My head was beginning to ache, my eyes red and scratchy. My ulcer was throbbing in my gut.
“Can I get you anything? Water? Tea?”
I glanced up at the nurse who had taken over the care for my mother at the seven o’clock shift change hours ago. I smiled my thanks and glanced at her tag clipped to her pocket so I could remember her name. “Unless you have a bottle of tequila stashed away somewhere, I’ll keep sipping on this water. But thank you, Jean. I appreciate the offer.”
She laughed and nodded, her short gray bob swaying around her face with the effort. She had a kindly face, laugh creases at her eyes and mouth, strong looking hands that looked as if they were used to working hard. “If there was tequila around, it wouldn’t last long around here, believe you me.”
I looked around the sterile room to the sterile hallway on the other side of the door.
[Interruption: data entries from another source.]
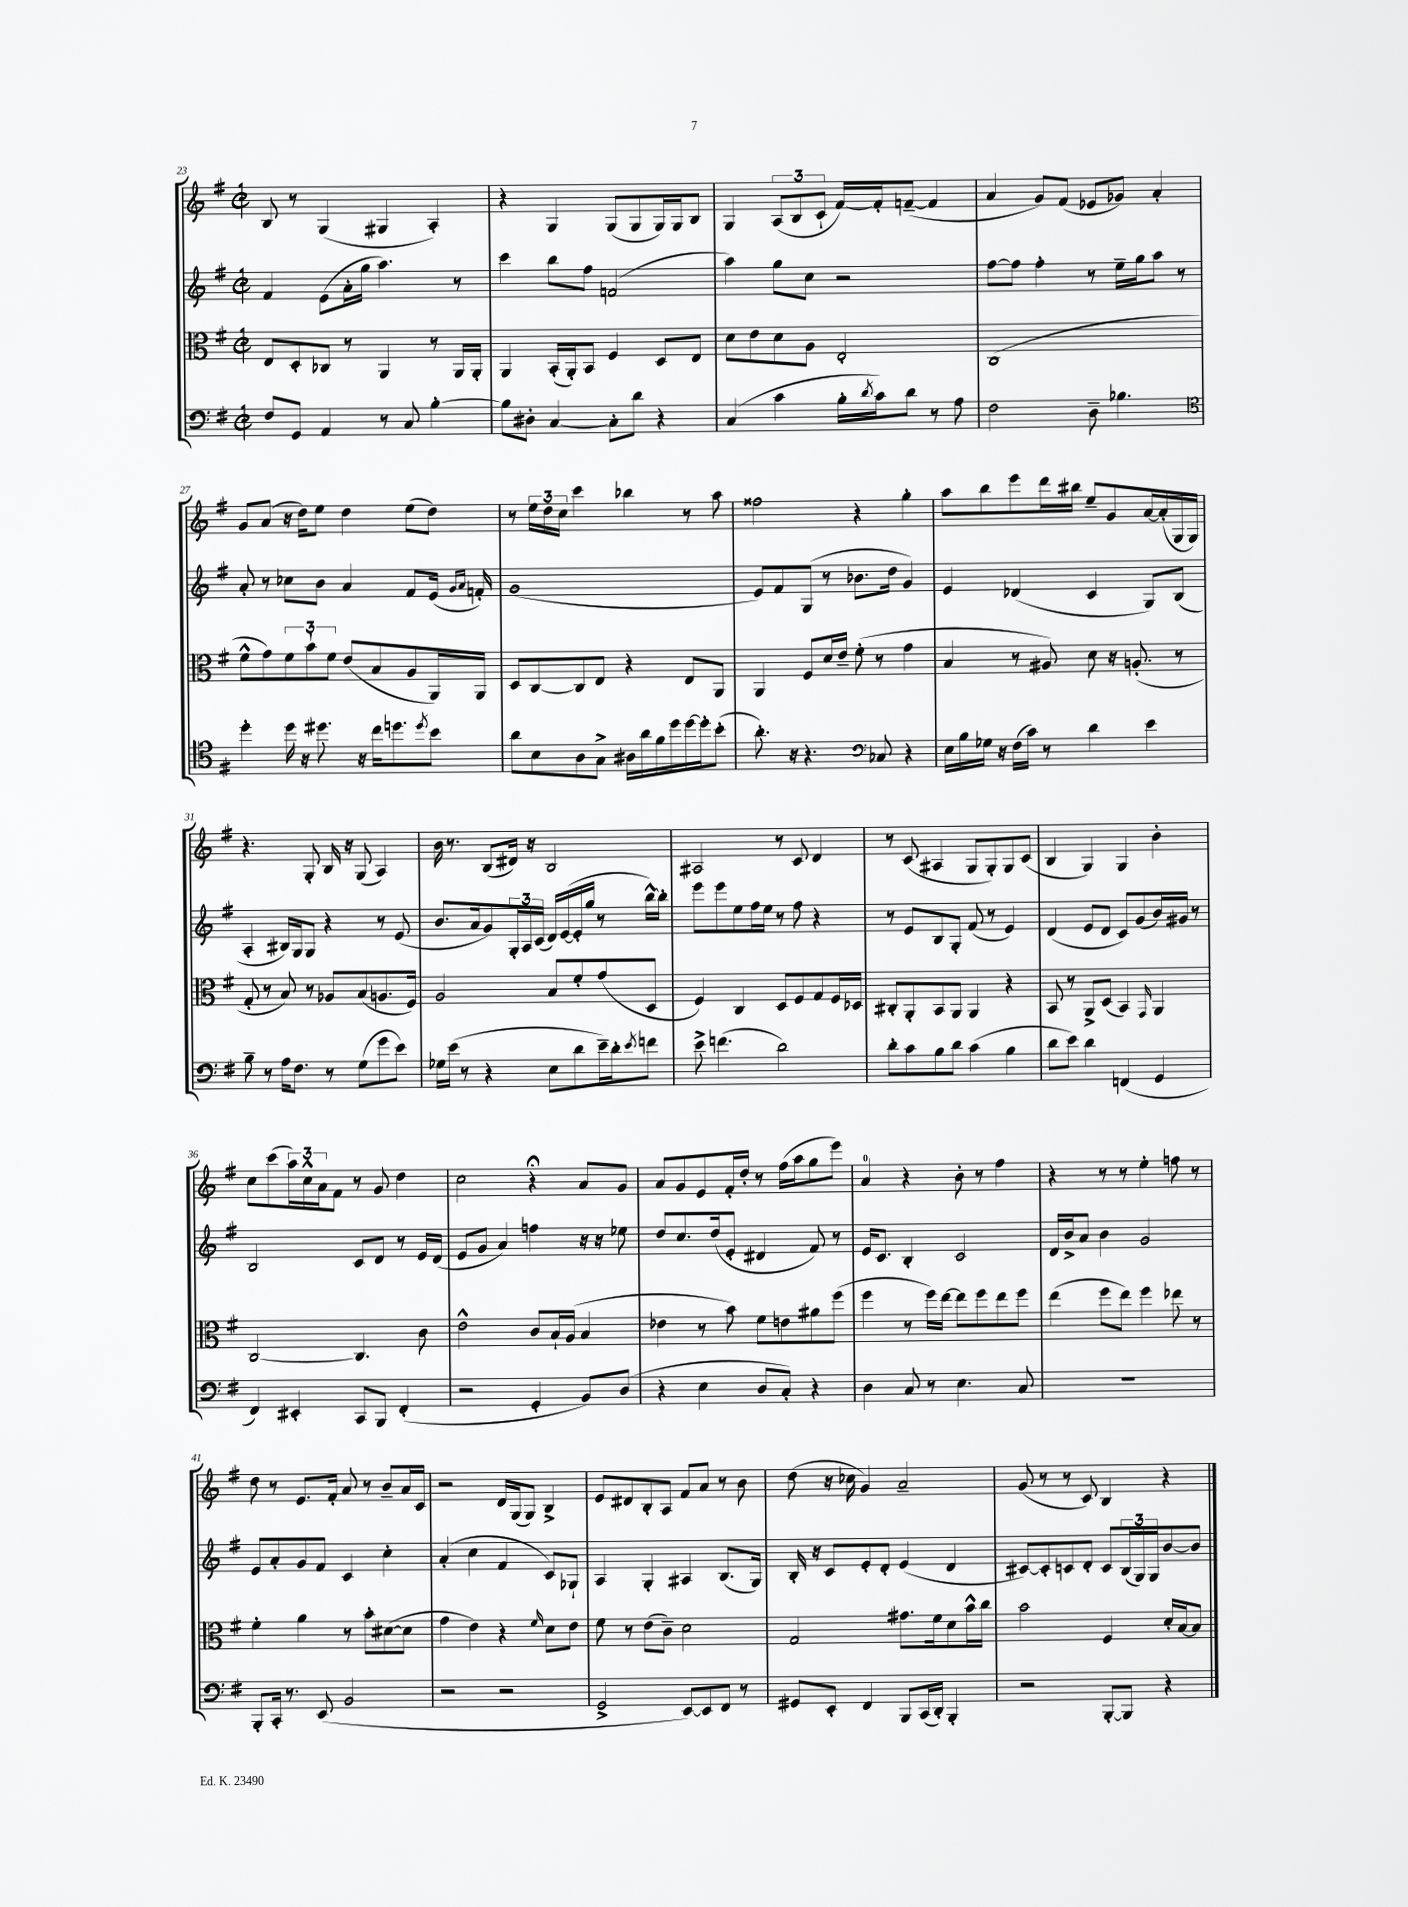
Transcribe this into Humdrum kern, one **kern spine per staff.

**kern	**kern	**kern	**kern
*part4	*part3	*part2	*part1
*staff4	*staff3	*staff2	*staff1
*clefF4	*clefC3	*clefG2	*clefG2
*k[f#]	*k[f#]	*k[f#]	*k[f#]
*M2/2	*M2/2	*M2/2	*M2/2
*met(c|)	*met(c|)	*met(c|)	*met(c|)
=23	=23	=23	=23
8F#/L	8E/L	4f#/	8B/
8GG/J	8D'/	.	8r
4AA/	8C-X/J	(8e\L	(4G/
.	8r	16a'\L	.
.	.	16gg\JJ	.
8r	4AA/	4.aa\)	4G#X/
8C/	.	.	.
[4B'\	8r	.	4A'/)
.	16AA/LL	8r	.
.	16AA'/JJ	.	.
=24	=24	=24	=24
8B\L]	4AA/	4ccc\	4r
8D#X'\J	.	.	.
[4C/	(16BB'/LL	8bb\L	4G/
.	16AA'/J)	.	.
.	8BB/J	8ff#\J	.
8C'\L]	4F#/	(2fn/	(8G/L
8d\J	.	.	8G/
4r	8D/L	.	16G/L)
.	.	.	16G/J
.	8E/J	.	8B/J
=25	=25	=25	=25
(4C/	8d\L	4aa\)	4G/
.	8e\	.	.
4c\	8d\	8gg\L	(12A/L
.	.	.	12B/
.	8A\J	8cc\J	.
.	.	.	12c`/J
16B'\LL	2E'/	2r	[16f#/LL)
8qd/	.	.	.
16c\J)	.	.	16f#'/J]
8d\J	.	.	([8fn~/J
8r	.	.	4f/]
8A\	.	.	.
=26	=26	=26	=26
2F#\	(1C	[8ff#\L	4a/
.	.	8ff#\J]	.
.	.	4ff#'\	8g/L)
.	.	.	(8f#/J
8D~\	.	8r	8e-X/L
4.B-X\	.	16ee~\LL	8g-X/J)
.	.	16gg\J	.
.	.	8aa\J	4a'/
.	.	8r	.
!!LO:LB:g=z
=27	=27	=27	=27
*clefC4	*	*	*
4dd'\	8f#^^\L	8a'/	8g/L
.	8g\)	8r	(8a/J
16dd\	12f#\	8cc-X\L	16r
16r	.	.	16dd\KL)
.	12b`\	.	.
8.dd#X\	.	8b\J	8ee\J
.	12f#\J	.	.
.	(8e/L	4a/	4dd\
16r	.	.	.
16cc\KL	8B/	.	.
8.ddn\	.	.	.
.	8A/	8f#/L	(8ee\L
8qdd/	.	.	.
8b\J	16AA/L)	(16e/Jk	8dd\J)
.	.	16qqg/LL	.
.	.	16qqa/JJ	.
.	16AA/JJ	16fn'/)	.
=28	=28	=28	=28
8a\L	8D/L	(1g	8r
8B\	[8C/	.	24ee\LL
.	.	.	24dd\
.	.	.	24cc\JJ
8A\	8C/]	.	4ccc\
8G^\J	8E/J	.	.
16A#X\LL	4r	.	4bb-X\
16a\	.	.	.
16f#\	.	.	.
16dd\	.	.	.
[16dd\	8E/L	.	8r
16dd'\J]	.	.	.
(8b'\J	8AA/J	.	8aa\
=29	=29	=29	=29
8.a'\)	4AA/	8e/L)	2ff##X\
.	.	8f#/	.
16r	.	.	.
4.r	8F#/L	(8G/J	.
.	16d/L	8r	.
.	16e~/JJ	.	.
.	(8f#'\	8.b-X\L	4r
*clefF4	*	*	*
8C-X/	8r	.	.
.	.	16dd\Jk	.
4r	4g\	4g/)	4gg'\
=30	=30	=30	=30
16E\LL	4B/	4e/	8aa\L
16B\	.	.	.
16G-X\JJ	.	.	8bb\
16r	.	.	.
(16F#\LL	8r	(4d-X/	8eee\
16c\JJ)	.	.	.
8r	8A#X/)	.	16ddd\L
.	.	.	16bb#X\JJ
4d\	8d\	4c/	8ee~/L
.	16r	.	8g/
.	(8.An'/	.	.
4e\	.	8G/L)	[16a/L
.	.	.	(16a'/]
.	8r	(8B/J	16G/
.	.	.	16G/JJ)
!!LO:LB:g=z
=31	=31	=31	=31
8B~\	8G'/	4A'/	4.r
8r	8r	.	.
16A\KL	8B/)	16B#X/LL)	.
8.F#\J	.	16G/J	.
.	8r	8G/J	8G'/
8r	8A-X/L	4r	16B/
.	.	.	16r
(8G\L	(8B/	.	(8G/
8g\	8.An/	8r	4A/)
8e\J)	.	(8e/	.
.	16F#/Jk)	.	.
=32	=32	=32	=32
16G-X\LL	2A/	8.b/L	16b\
(16e\JJ	.	.	8.r
8r	.	.	.
.	.	16a/k	.
4r	.	8g/)	(8B/L
.	.	24G'/L	16d#X/Jk)
.	.	24A/	.
.	.	.	16r
.	.	(24c/JJ	.
8E\L	8B/L	16d/LL)	2B/
.	.	([16e/	.
8d\	8f#'/	16e'/]	.
.	.	16gg/JJ	.
16e~\L)	(8g/	8r	.
16d'\J	.	.	.
8qe/	.	.	.
8fn\J	8D/J	[16bb^^\LL)	.
.	.	16bb'\JJ]	.
=33	=33	=33	=33
8e^\	4F#/)	8eee\L	2A#X/
(4.fn\	.	8eee\	.
.	4C/	8ee\	.
.	.	16ff#\L	.
.	.	16ee\JJ	.
2d\)	8D/L	8r	8r
.	8F#/	8ff#\	8c/
.	8G/	4r	4d/
.	16F#/L	.	.
.	16D-X/JJ	.	.
=34	=34	=34	=34
8d'\L	8C#X'/L	8r	8r
8c\	8AA'/	8e/L	(8c/
8B\	8BB/	8B/	4A#X/
8d\J	8AA/J	8G'/J	.
(4c\	4AA/	(8f#/	8G/L
.	.	8r	8G'/)
4B\	4r	4e/)	8G/
.	.	.	(8c/J
=35	=35	=35	=35
8d\L	8BB/	(4d/	4B/
8e\J)	8r	.	.
4d\	8AA^/L	8e/L	4G/)
.	(8D/J	8d/J	.
(4FFn/	4BB/)	8c/L)	4G/
.	.	(8g/	.
.	16qqGG/	.	.
4GG/	4AA/	16b/L)	4b'\
.	.	16g#X/JJ	.
.	.	8r	.
!!LO:LB:g=z
=36	=36	=36	=36
4FF#/)	[2C/	2B/	8cc\L
.	.	.	(8ccc\
4EE#X'/	.	.	24aa\L)
.	.	.	24cc^^\
.	.	.	24a\J
.	.	.	8f#\J
8CC/L	4.C/]	8c/L	8r
8BBB/J	.	8d/J	8g/
(4FF#'/	.	8r	4dd\
.	8c\	16e/LL	.
.	.	(16d/JJ	.
=37	=37	=37	=37
2r	2e^^\	8e/L	2cc\
.	.	8g/J	.
.	.	4a/)	.
4GG'/	8c/L	4ffn\	4r;<
.	16B`/L	.	.
.	(16A/JJ	.	.
8BB/L)	4B/	16r	8a/L
.	.	16r	.
(8D/J	.	8ee-X\	8g/J
=38	=38	=38	=38
4r	4e-X\	8dd/L	8a/L
.	.	8.cc/	8g/
4E\	8r	.	8e/
.	.	(16dd/k	.
.	8b\)	8e'/J	16f#'/L
.	.	.	16dd'/JJ
8D/L	8f#\L	4d#X/	8r
8C'/J)	8en\	.	(16ff#\LL
.	.	.	16aa\J
4r	8a#X\	8f#/)	8gg\
.	(8ff#\J	8r	8eee\J)
=39	=39	=39	=39
4D\	4ff#\	16e/KL	4a/
.	.	8.c/J	.
8C/	8r	4B'/	4r
8r	16ff#\LL)	.	.
.	[16ee\JJ	.	.
4.E\	8ee\L]	2c/	8b'\
.	8ff#\	.	8r
.	8ee\	.	4ff#\
8C/	8ff#\J	.	.
=40	=40	=40	=40
1r	(4ee\	16d/LL	4r
.	.	16b^/J	.
.	.	8a/J	.
.	8ff#\L	4b\	8r
.	8ee\J)	.	8r
.	4ff#\	2g/	4ee'\
.	8ee-X\	.	8ffn\
.	8r	.	8r
!!LO:LB:g=z
=41	=41	=41	=41
8BBB'/L	4f#'\	8e/L	8dd\
16CC'/Jk	.	8a'/	8r
8.r	.	.	.
.	4a\	8g/	8.e/L
(8EE/	.	8f#/J	.
.	.	.	16f#'/Jk
2BB/	8r	4c/	8a/
.	8b'\L	.	8r
.	([8d#X\	4cc'\	8b~/L
.	8d#\J]	.	16a/L
.	.	.	16c/JJ
=42	=42	=42	=42
2r	4g\	(4a'/	2r
.	4e\)	4cc\	.
2r	4r	4f#/	16d/LL
.	.	.	(16G/J
.	.	.	8G/J)
.	16qqf#/	.	.
.	8d\L	8c/L)	4B^/
.	8e\J	8G-X`/J	.
=43	=43	=43	=43
2GG^/	8f#\	4A/	8e/L
.	8r	.	8d#X/
.	(8e\L	4G'/	8B'/
.	8c~\J)	.	8A/J
[8EE/L)	2d\	4A#X/	8f#/L
8EE/]	.	.	8a/J
8FF#/J	.	(8.B/L	8r
8r	.	.	8b\
.	.	16G/Jk)	.
=44	=44	=44	=44
8GG#X/L	2G/	16B'/	(8dd\
.	.	16r	.
8EE'/J	.	8c/L	16r
.	.	.	16cc-X\
4FF#/	.	8e'/	4g/)
.	.	8d'/J	.
8BBB/L	8.g#X\L	(4e/	2a~/
(16CC/L	.	.	.
16DD'/JJ)	16f#\k	.	.
4BBB'/	8d\	4d/	.
.	16b^^\L	.	.
.	16cc\JJ	.	.
=45	=45	=45	=45
2r	2b\	[8c#X/L)	(8g/
.	.	8c#'/]	8r
.	.	8cn/	8r
.	.	8d'/J	8c/)
[8BBB'/L	4F#/	8c/L	4B/
8BBB/J]	.	(24B/L	.
.	.	24G/)	.
.	.	24G/J	.
4r	16d'/LL	[8b/	4r
.	[16B/J	.	.
.	8B/J]	8b/J]	.
==	==	==	==
*-	*-	*-	*-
Listened to the incessant beeping of machines, the hissing and sucking of respirators. It was so very different from where I was this morning, inside a silent cabin, no sounds but the crackling fire and click, click, click.
I missed Maggie.
I missed Go.
I missed Gray.
Why had my rescue team come at the exact wrong moment? Why hadn’t we had time to talk about the pictures, the video camera, the way he had “watched” over me? If Mom hadn’t been dying, I would have stayed, we could have been able to talk it through. Maybe fight. Maybe makeup. Was that part of my fate? To have happiness right at my fingertips only to have it yanked away?
Those questions again.
“It’s nice what you’re doing,” Jean said, changing a fluid bag on the IV pole. An unnecessary cost I was creating because I wasn’t ready to let Mom go.
At my confused look, Jean nodded to my laptop. “Finishing your book so she can know the ending.”